The EBA confirmed that the departments of the EPO were required to interpret patent claims when assessing the patentability of an invention under Art. 52 to 57 EPC. As regards Question 1, the EBA held that there was no clear legal basis, in terms of an article of the EPC, for claim interpretation when assessing patentability. Article 69 EPC and Art. 1 of the Protocol were arguably only concerned with infringement actions and therefore were not entirely satisfactory as a basis for claim interpretation when assessing patentability. Article 84 EPC could also be criticised as an alternative legal basis as it addresses the content of the patent application and is formal in nature without providing guidance on how to interpret claims. It only sets out an instruction to the drafter of what needs to be in the claims and an instruction to the EPO to determine whether the claims meet that purpose. The EBA considered, however, that there was an existing body of case law of the Boards of Appeal which applied the wording of the aforementioned provisions in an analogous way to the examination of patentability under Art. 52 to 57 EPC, and from which the applicable principles of claim interpretation could be extracted.
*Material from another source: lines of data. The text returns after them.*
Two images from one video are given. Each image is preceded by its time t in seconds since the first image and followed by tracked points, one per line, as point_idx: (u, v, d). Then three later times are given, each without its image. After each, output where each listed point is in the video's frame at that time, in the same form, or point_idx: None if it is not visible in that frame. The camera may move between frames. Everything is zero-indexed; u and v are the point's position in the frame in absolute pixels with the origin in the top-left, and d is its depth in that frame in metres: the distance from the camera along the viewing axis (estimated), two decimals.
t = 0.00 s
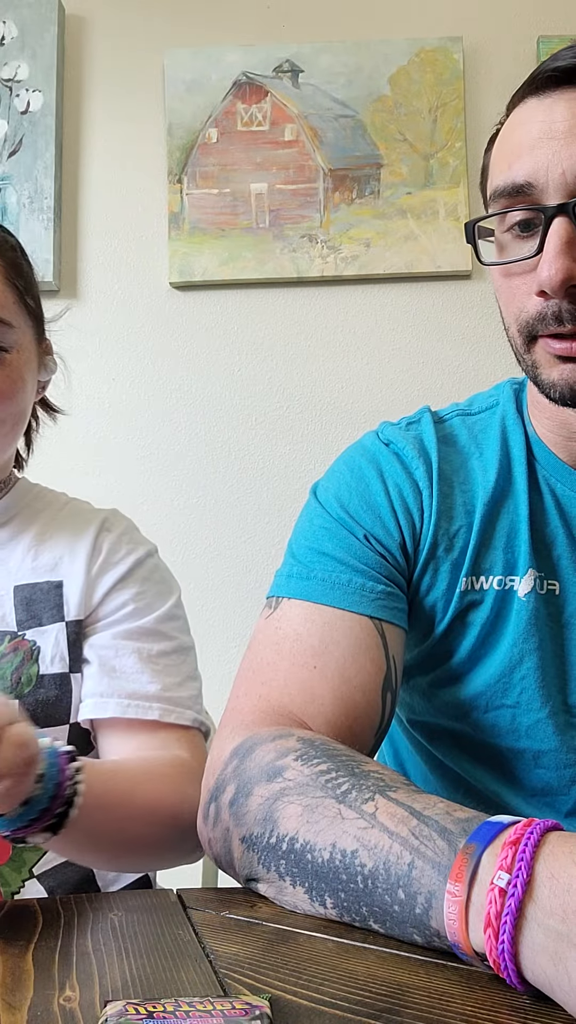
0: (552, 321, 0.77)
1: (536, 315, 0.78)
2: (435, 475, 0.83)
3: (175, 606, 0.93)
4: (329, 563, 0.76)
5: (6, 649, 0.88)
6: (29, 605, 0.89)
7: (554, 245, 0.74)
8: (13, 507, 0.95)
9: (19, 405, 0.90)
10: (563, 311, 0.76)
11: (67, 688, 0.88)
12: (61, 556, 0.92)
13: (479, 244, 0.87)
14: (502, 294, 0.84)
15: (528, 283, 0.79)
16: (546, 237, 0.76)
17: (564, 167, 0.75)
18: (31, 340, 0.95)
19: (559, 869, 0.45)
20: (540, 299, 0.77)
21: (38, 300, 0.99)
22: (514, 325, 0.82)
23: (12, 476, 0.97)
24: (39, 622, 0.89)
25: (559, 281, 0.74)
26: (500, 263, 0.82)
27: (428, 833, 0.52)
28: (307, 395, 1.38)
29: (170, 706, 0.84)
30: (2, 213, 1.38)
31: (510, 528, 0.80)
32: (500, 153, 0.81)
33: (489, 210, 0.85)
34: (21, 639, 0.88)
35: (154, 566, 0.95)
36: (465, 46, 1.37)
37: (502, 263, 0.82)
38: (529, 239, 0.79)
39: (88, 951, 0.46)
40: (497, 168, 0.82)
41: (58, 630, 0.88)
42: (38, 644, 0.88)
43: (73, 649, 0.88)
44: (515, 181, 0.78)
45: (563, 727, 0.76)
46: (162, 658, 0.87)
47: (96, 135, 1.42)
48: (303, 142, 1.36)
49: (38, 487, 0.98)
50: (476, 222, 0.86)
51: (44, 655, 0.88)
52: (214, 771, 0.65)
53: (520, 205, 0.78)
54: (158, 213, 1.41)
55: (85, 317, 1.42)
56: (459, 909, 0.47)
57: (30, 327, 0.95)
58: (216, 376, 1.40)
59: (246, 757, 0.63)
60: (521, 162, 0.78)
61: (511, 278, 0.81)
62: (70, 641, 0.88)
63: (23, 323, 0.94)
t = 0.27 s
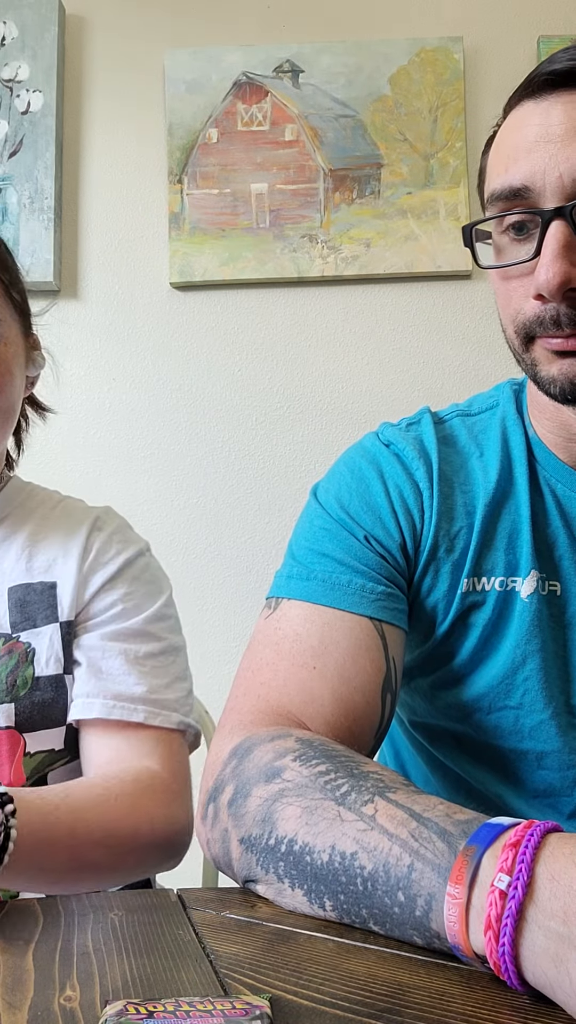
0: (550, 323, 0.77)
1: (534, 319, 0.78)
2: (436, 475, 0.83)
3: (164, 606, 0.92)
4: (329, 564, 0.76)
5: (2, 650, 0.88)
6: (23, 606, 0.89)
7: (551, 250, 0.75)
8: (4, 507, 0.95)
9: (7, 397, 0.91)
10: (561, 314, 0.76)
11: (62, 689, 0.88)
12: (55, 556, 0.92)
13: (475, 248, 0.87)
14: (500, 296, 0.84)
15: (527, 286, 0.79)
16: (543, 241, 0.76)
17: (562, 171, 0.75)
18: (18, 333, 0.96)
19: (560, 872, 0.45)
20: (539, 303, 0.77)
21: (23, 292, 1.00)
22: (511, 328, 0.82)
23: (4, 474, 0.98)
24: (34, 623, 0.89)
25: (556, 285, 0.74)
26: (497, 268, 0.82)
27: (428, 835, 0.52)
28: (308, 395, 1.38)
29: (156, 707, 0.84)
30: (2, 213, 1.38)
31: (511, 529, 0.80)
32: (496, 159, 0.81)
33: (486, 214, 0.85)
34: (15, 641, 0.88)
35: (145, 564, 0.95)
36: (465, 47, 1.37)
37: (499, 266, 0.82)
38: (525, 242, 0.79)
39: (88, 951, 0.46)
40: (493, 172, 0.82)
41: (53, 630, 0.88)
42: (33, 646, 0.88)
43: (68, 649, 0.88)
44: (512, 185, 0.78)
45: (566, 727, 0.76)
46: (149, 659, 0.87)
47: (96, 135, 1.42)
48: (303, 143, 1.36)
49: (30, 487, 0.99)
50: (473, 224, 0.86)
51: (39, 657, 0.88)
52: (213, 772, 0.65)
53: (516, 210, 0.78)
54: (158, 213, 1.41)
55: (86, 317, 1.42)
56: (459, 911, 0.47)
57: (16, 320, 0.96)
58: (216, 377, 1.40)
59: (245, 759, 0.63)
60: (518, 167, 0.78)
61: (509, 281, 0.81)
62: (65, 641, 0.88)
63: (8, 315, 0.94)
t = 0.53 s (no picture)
0: (547, 325, 0.77)
1: (530, 321, 0.78)
2: (435, 476, 0.83)
3: (169, 612, 0.94)
4: (330, 564, 0.76)
5: (3, 656, 0.88)
6: (26, 608, 0.89)
7: (548, 252, 0.75)
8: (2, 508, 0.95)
9: None
10: (558, 316, 0.76)
11: (66, 695, 0.88)
12: (56, 558, 0.92)
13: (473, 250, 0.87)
14: (496, 299, 0.83)
15: (524, 289, 0.79)
16: (541, 243, 0.76)
17: (559, 173, 0.75)
18: (8, 326, 0.96)
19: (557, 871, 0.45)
20: (535, 305, 0.77)
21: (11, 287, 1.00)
22: (506, 328, 0.82)
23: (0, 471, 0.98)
24: (36, 627, 0.89)
25: (553, 287, 0.75)
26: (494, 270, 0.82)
27: (428, 834, 0.52)
28: (308, 395, 1.38)
29: (162, 717, 0.86)
30: (3, 213, 1.38)
31: (510, 529, 0.81)
32: (492, 165, 0.81)
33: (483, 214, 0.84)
34: (17, 645, 0.88)
35: (149, 568, 0.96)
36: (465, 47, 1.37)
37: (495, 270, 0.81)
38: (524, 245, 0.79)
39: (89, 952, 0.46)
40: (490, 175, 0.82)
41: (55, 636, 0.88)
42: (35, 650, 0.88)
43: (71, 655, 0.89)
44: (509, 187, 0.78)
45: (566, 728, 0.77)
46: (156, 668, 0.89)
47: (96, 135, 1.42)
48: (304, 143, 1.36)
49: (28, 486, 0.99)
50: (471, 228, 0.86)
51: (42, 661, 0.88)
52: (213, 772, 0.65)
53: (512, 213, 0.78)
54: (158, 213, 1.41)
55: (86, 317, 1.42)
56: (459, 909, 0.47)
57: (6, 313, 0.96)
58: (217, 377, 1.40)
59: (245, 759, 0.63)
60: (515, 169, 0.77)
61: (504, 283, 0.81)
62: (68, 646, 0.89)
63: None
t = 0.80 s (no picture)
0: (549, 326, 0.77)
1: (532, 322, 0.78)
2: (435, 476, 0.83)
3: (174, 617, 0.95)
4: (329, 564, 0.76)
5: (6, 656, 0.88)
6: (28, 611, 0.89)
7: (550, 253, 0.75)
8: (4, 507, 0.95)
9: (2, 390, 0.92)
10: (560, 317, 0.76)
11: (69, 699, 0.88)
12: (59, 560, 0.92)
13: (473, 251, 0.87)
14: (496, 298, 0.84)
15: (525, 289, 0.79)
16: (542, 244, 0.76)
17: (560, 173, 0.75)
18: (14, 326, 0.96)
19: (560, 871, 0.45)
20: (537, 306, 0.77)
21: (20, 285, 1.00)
22: (508, 330, 0.82)
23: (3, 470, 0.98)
24: (39, 630, 0.89)
25: (556, 287, 0.75)
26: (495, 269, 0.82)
27: (428, 833, 0.52)
28: (308, 395, 1.38)
29: (167, 724, 0.87)
30: (3, 213, 1.38)
31: (509, 529, 0.81)
32: (493, 162, 0.81)
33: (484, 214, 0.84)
34: (20, 646, 0.88)
35: (154, 571, 0.97)
36: (466, 47, 1.37)
37: (497, 270, 0.81)
38: (524, 246, 0.79)
39: (89, 951, 0.46)
40: (490, 176, 0.82)
41: (58, 640, 0.88)
42: (38, 653, 0.88)
43: (74, 658, 0.89)
44: (510, 187, 0.78)
45: (565, 728, 0.77)
46: (160, 672, 0.90)
47: (96, 135, 1.42)
48: (304, 143, 1.36)
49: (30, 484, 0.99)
50: (471, 228, 0.86)
51: (44, 664, 0.88)
52: (213, 772, 0.65)
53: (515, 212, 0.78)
54: (158, 213, 1.41)
55: (86, 317, 1.42)
56: (459, 909, 0.47)
57: (13, 313, 0.96)
58: (216, 377, 1.40)
59: (245, 759, 0.63)
60: (516, 169, 0.77)
61: (505, 284, 0.81)
62: (71, 650, 0.89)
63: (5, 308, 0.95)
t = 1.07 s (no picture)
0: (546, 325, 0.77)
1: (530, 321, 0.78)
2: (435, 476, 0.83)
3: (179, 621, 0.95)
4: (329, 565, 0.76)
5: (8, 659, 0.88)
6: (32, 612, 0.89)
7: (548, 251, 0.75)
8: (9, 508, 0.95)
9: (11, 392, 0.92)
10: (558, 316, 0.76)
11: (71, 703, 0.88)
12: (63, 560, 0.92)
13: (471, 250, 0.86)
14: (494, 298, 0.84)
15: (523, 289, 0.79)
16: (540, 243, 0.76)
17: (559, 173, 0.75)
18: (24, 329, 0.97)
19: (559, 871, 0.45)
20: (535, 305, 0.77)
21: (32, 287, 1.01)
22: (506, 330, 0.82)
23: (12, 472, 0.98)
24: (42, 630, 0.89)
25: (554, 286, 0.75)
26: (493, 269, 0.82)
27: (428, 833, 0.52)
28: (309, 395, 1.38)
29: (169, 729, 0.87)
30: (3, 213, 1.39)
31: (509, 528, 0.81)
32: (492, 162, 0.81)
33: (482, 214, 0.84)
34: (22, 647, 0.88)
35: (159, 574, 0.97)
36: (466, 47, 1.37)
37: (495, 269, 0.81)
38: (523, 245, 0.79)
39: (89, 952, 0.46)
40: (488, 177, 0.82)
41: (62, 642, 0.89)
42: (40, 654, 0.88)
43: (76, 660, 0.89)
44: (509, 187, 0.78)
45: (565, 727, 0.77)
46: (164, 678, 0.90)
47: (96, 135, 1.42)
48: (304, 143, 1.36)
49: (36, 483, 0.99)
50: (469, 228, 0.85)
51: (47, 665, 0.88)
52: (214, 772, 0.65)
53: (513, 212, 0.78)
54: (159, 213, 1.41)
55: (86, 317, 1.42)
56: (459, 908, 0.47)
57: (23, 316, 0.97)
58: (217, 377, 1.40)
59: (245, 759, 0.63)
60: (515, 170, 0.77)
61: (503, 283, 0.81)
62: (74, 651, 0.89)
63: (16, 311, 0.96)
The EBA further held it a settled point in the case law of the Boards of Appeal that the claims are the starting point and the basis for assessing the patentability of an invention under Art. 52 to 57 EPC.
As regards Question 2, the EBA stated that the description and any drawings must always be consulted when interpreting the claims, and not just in the case of unclarity or ambiguity. In adopting this position, the EBA rejected the case law of the Boards of Appeal that sees no need to refer to the descriptions and drawings when interpreting a claim, unless the claim is unclear or ambiguous. It found that this case law was contrary to the wording, and hence the principles, of Art. 69 EPC. It was also contrary to the practice of both the national courts of the EPC contracting states and the UPC. Moreover, from a logical point of view, the finding that the language of a claim is clear and unambiguous was an act of interpretation, not a preliminary stage to such an interpretative act.
Question 3 was held inadmissible by the EBA, which considered it to be encompassed by Question 2.
The EBA also referred to the harmonisation philosophy behind the EPC and noted that the case law of the UPC Court of Appeal on claim interpretation appeared to be consistent with the above conclusions. It further highlighted the importance of the examining division carrying out a high quality examination of whether a claim fulfils the clarity requirements of Art. 84 EPC, and stated that the correct response to any unclarity in a claim was amendment.
The order by the EBA in G 1/24 reads as follows: "The claims are the starting point and the basis for assessing the patentability of an invention under Articles 52 to 57 EPC. The description and drawings shall always be consulted to interpret the claims when assessing the patentability of an invention under Articles 52 to 57 EPC, and not only if the person skilled in the art finds a claim to be unclear or ambiguous when read in isolation."